Reputation: 11
here is something I am struggling to understand. Imagine I have a dataframe that has 2 columns:
**Year** **Date**
1925 1925-01-02
1941 1925-02-03
1990 1990-01-02
1956 NA
1990 1990-01-02
2002 2004-01-02
And I am trying to filter out all of those entries where value in **Year**
column does not match year in **Date**
column.
So, I have written a small parser, for the Date column assuming a much larger dataset:
dateParser <- function(date) {
dateStr <- toString(date)
yearStr <- strsplit(dateStr, "-")[[1]][1]
yearInt <- as.integer(yearStr)
return(yearInt)
}
And subsequently I am using dplyr::filter()
to filter those occurrences out:
noMismatch <- dplyr::filter(data, as.integer(data$Year) == dateParser(data$Date))

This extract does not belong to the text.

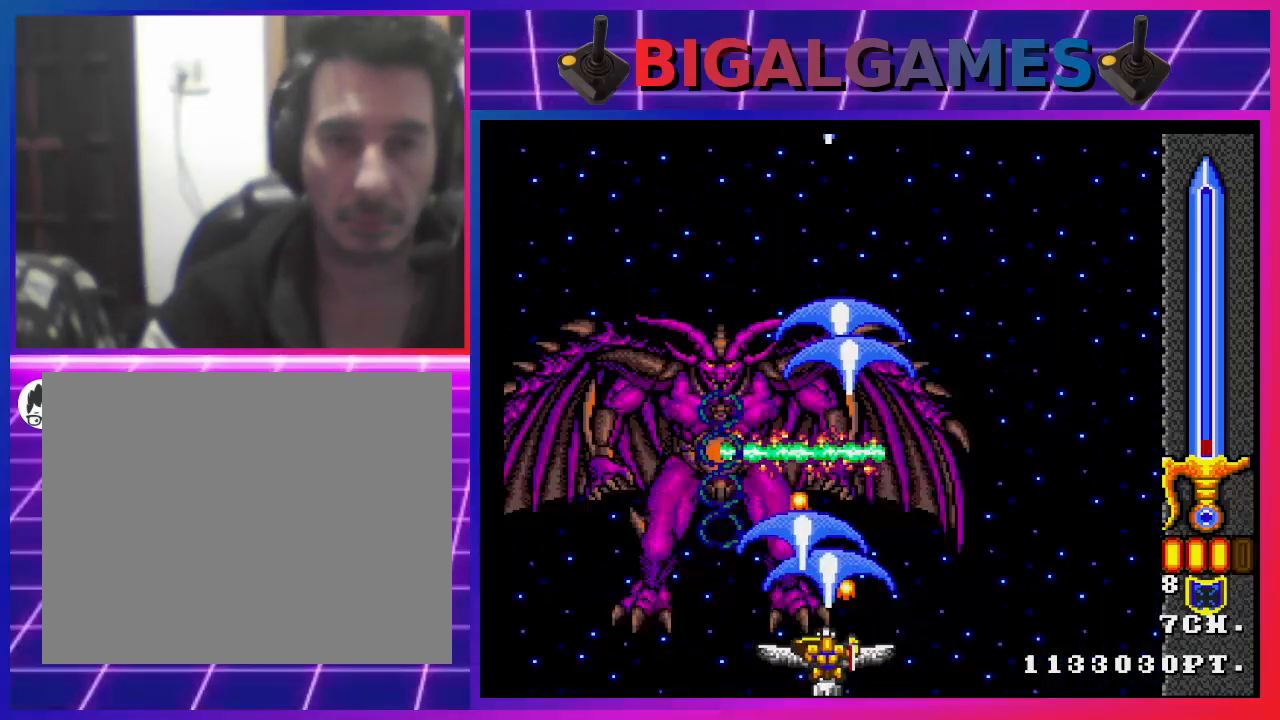
{"buttons": ["CROSS", "DPAD_DOWN", "DPAD_RIGHT"], "left_stick": "center", "right_stick": "center", "events": [[33, "CIRCLE", "up"], [100, "DPAD_DOWN", "down"], [100, "DPAD_LEFT", "up"], [133, "CROSS", "up"], [133, "DPAD_RIGHT", "down"], [167, "CIRCLE", "down"], [167, "DPAD_DOWN", "up"], [200, "CIRCLE", "up"], [233, "CROSS", "down"], [300, "DPAD_DOWN", "down"], [333, "CROSS", "up"], [333, "DPAD_RIGHT", "up"], [367, "CIRCLE", "down"], [367, "DPAD_DOWN", "up"], [367, "DPAD_LEFT", "down"], [467, "CIRCLE", "up"], [467, "CROSS", "down"], [467, "DPAD_DOWN", "down"], [500, "DPAD_LEFT", "up"], [500, "DPAD_RIGHT", "down"]]}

Yet still I am seeing some rows in the resulting dataframe where years do not match. Why?
P.S. Let's assume that I don't care about NA
values in the **Date**
column and whenever NA
occurs I am just leaving this row in.
Upvotes: 1
Views: 204
Reputation: 2043
This probably has to do with the fact that your
dateParser(data$Date)
doesn't return what you're looking for in terms of data format.
Try:
library(lubridate)
library(dplyr)
noMismatch <- filter(data, as.integer(data$Year) == year(data$Date))
Upvotes: 1